What are the hallmarks of a quality software development team?  What attributes stand out from software which gives it the feeling of quality?  These questions and many more, lead to the seemingly elusive quality answer.  Certainly, answers to these quality questions have found themselves entrenched in today’s modern software development life cycle process, however, lm continually presented with quality challenges in all projects which l have been fortunate to be a part of.

Throughout my career, l have seen many quality processes and patterns, all with great intentions, both succeed and fail.  Some processes have been too strict and focussed on impractical code coverage targets, whilst others were focused on minimal unit testing but strong focus on integration testing.  Some programs embraced automation, others rejected it.  Coupled with the heterogeneous and diverse business domains, it can be very difficult to select and accept quality patterns as each of them present their own unique challenges to the quality problem.

One thing that l have proven irrefutable is that repeatability is a key enabler of quality.  Repeatability is, after all, the critical component of the Scientific Method which has roots from the past times of Galileo.  Repeatability reinforces the strength of observation, and observation allows identification of patterns, facilitating classification, behavioural analysis and many other exploitable scientific methods of analysis. Repeatability in software development is also a critical dimension in quality assurance. Any process that is automated is highly repeatable and precise, leaving no room for error. This is why computers were created in the first place! However small a task, automation can add significant value to the overall quality dimensions of the system.

On a macro scale, teams within a program will have a number of concerns which they provide services for. For example, the environments or infrastructure teams will build and maintain all environments during the project. They will ensure deployments are executed to the target environments and availability targets of the environments under-management are maintained. The environments team could benefit from an automated deployment system, which is developed to ensure consistency in configuration and deployments. Again, repeatability in deployments increases the quality of the deployments and manifests into higher application availability times and lowers defects relating to environment misconfigurations.

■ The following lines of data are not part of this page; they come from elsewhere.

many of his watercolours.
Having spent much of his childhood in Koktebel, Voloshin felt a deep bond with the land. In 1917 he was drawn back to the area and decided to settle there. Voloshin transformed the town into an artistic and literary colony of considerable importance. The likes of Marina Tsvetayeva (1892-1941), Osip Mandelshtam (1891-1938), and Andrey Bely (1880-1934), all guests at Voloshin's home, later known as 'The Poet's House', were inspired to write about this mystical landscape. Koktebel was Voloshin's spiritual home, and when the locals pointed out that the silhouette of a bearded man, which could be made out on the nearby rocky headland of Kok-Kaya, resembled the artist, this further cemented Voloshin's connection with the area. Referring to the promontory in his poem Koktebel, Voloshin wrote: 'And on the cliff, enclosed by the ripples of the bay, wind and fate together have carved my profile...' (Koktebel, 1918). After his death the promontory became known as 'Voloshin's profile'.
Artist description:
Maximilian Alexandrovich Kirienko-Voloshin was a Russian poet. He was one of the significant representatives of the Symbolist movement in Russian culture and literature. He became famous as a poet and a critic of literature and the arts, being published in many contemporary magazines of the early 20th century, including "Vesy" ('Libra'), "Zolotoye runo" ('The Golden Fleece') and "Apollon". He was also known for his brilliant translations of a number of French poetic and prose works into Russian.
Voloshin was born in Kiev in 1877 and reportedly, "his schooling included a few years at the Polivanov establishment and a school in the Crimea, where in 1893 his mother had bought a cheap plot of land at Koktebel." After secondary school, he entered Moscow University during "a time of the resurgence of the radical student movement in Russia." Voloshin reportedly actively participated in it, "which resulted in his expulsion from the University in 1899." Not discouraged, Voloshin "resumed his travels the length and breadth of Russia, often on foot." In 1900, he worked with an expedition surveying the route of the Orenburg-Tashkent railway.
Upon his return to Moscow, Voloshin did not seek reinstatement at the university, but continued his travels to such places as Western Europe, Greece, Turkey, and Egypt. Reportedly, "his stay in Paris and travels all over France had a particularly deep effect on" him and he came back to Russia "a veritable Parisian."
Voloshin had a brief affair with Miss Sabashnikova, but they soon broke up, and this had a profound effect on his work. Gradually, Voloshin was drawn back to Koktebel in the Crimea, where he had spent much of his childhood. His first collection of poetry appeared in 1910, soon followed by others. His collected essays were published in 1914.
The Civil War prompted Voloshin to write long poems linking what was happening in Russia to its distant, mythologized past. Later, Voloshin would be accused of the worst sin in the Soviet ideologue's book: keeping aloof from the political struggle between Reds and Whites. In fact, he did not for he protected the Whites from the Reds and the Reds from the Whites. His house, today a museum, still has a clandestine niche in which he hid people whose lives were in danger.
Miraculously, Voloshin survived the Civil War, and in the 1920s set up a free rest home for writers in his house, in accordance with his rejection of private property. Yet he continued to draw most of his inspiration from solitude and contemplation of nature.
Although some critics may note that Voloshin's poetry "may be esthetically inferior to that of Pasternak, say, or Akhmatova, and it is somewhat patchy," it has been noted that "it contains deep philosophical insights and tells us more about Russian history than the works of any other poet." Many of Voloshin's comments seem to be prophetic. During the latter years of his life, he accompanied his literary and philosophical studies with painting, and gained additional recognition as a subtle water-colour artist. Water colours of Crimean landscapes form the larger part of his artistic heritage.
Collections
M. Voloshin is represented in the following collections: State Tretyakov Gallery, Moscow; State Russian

Until now, l’ve described and illustrated that repeatability can increase the quality of deployments if facilitated through an automation framework. This approach is not only relevant for the environments team, and a more holistic approach to automation is required to ensure all facets of the SDLC benefit from the quality enablers of repeatability. This is the task of the Build Pipeline.

The build pipeline has cross-cutting concerns which define the processes for all technology teams in the SDLC. Primarily focussing on development, build engineering and environments teams, the build pipeline formalises and provides clarity into the software development and release processes of the program. Each of the development, build engineering and environments teams will assume custodianship of a portion of the build pipeline to enable the end-to-end artefact creation and assurance process.

Figure 1 - The Build Pipeline

The build pipeline begins with the developers local build. Here, the developer will execute unit testing for the purposes of check-in. Once verified, the process is repeated on the Continuous Integration server, where an additional deployment and integration test cycle is executed. Once verified, the build engineering team will deploy the application into a deployment test environment and reverify. Finally, the environment team will take the, now highly verified software artifacts, and fan-out the deployments into all downstream environments, albeit, System Integration Testing, User Acceptance Testing, even, Production. One key point to mention here, the verification processes in the build pipeline will serve as a quality contract between the teams. For example, the build engineering teams will assert the applications units and integration’s are tested (through unit and integration testing performed in both development and continuous integration) and fail the pipeline operation if this contract is broken.

Realising the build pipeline requires diligence, commitment, collaboration and attention to detail. Once employed, the build pipeline has a proven quality yield that reduces cost through shorter testing cycles and reduced defect numbers. Furthermore, consistent and repeatable deployments through automation will promote the consistency and fault-free environment configurations. Sure, there are upfront costs associated in establishing the build pipeline, however, ignoring the need for one and assuming quality is achievable through our novel methods of the past, have time and time again, proven to be a false economy.